コラム
「福音が伝わるために」

飯田敏勝
先週木曜、英和のチャペル奉仕がありました。聖書は使徒言行録16章25節。難しい手紙を書き、理路整然と福音を語り得るパウロが実は、歌すなわち音楽でも聞き手に伝わるものをきちんと発していた、というような話でした。
* * *
教会学校の教案誌で、使徒言行録16章16~40節があてがわれ、幼稚科・小学科向けのお話執筆と分級教案を作成しました。
少し長めの聖書範囲です。パウロたちがフィリピで、占いの女奴隷の霊を追い払い、その主人から訴えられ、投獄され……といった出来事一つ一つは分かるのですが、全部のエピソードを収めようとすると、子ども向けの説教としてはまとまりがなく、どうしようかと苦心しました。釈義を深め、〈自由〉を鍵語にして糸のように、大半のエピソードをビーズのようにして、つなぐことができました。
聖書通読会の新約で使徒言行録を読んでいますが、先日この箇所を扱いました。参考資料として、教案誌の原稿を配布していますので、関心のある方はお読みください。
* * *
分級教案はわたしの場合、Verbal(言語を用いる)なものと、Nonverbal(言語を用いない)なものとを作成します。今回、前者は「おはなし迷路(聖書の話を正しく追うと迷路を抜けられるもので、通読会の参考資料の裏に印刷してあります)」、後者は歌う(口の部分が動く)パウロができる紙工作にしました。
それを拡大して英和のチャペルに持っていき、説教の合間に実際パウロの口を動かしもしました。
* * *
礼拝説教は〈語り〉が基本。視聴覚教材を用いることには、議論を要します。ですが、冒頭にお伝えした内容なので、ちょっと逸脱しました。
パウロの歌を伴う祈りが囚人たちを聞き入らせたと叙述して、頭で理解してもらうことは簡単です。ですが、ある程度体感しないと、この聖書が本当に伝わったことにはならないかとも思います。

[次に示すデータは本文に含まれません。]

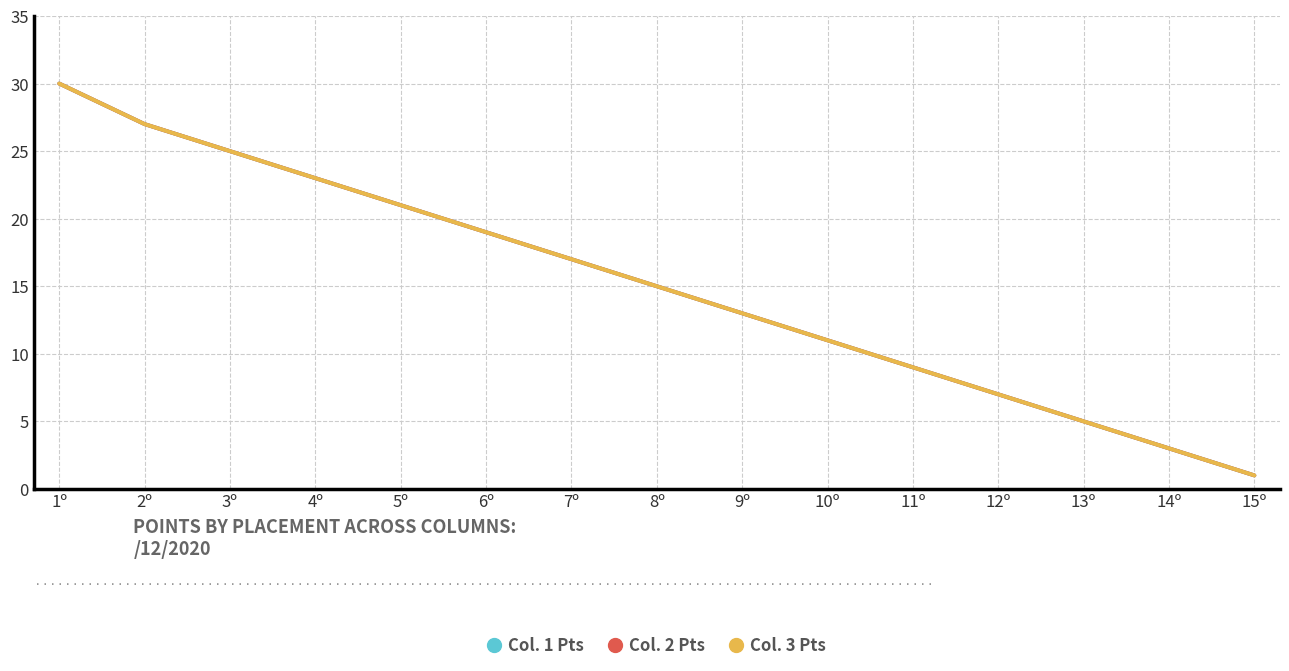

Does the chart have visible grid lines?

Yes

で、説教後の祈りは通常の形を変えて、讃美歌21-177「マニフィカート」をリコーダー演奏しました。録音しておいた伴奏と合わせ、同じ楽器での多重演奏的な音を響かせました。
* * *
驚きを伴い伝わったものは少なからずあるでしょうが、この牧師は芸人だと間違いなく思われているでしょうね。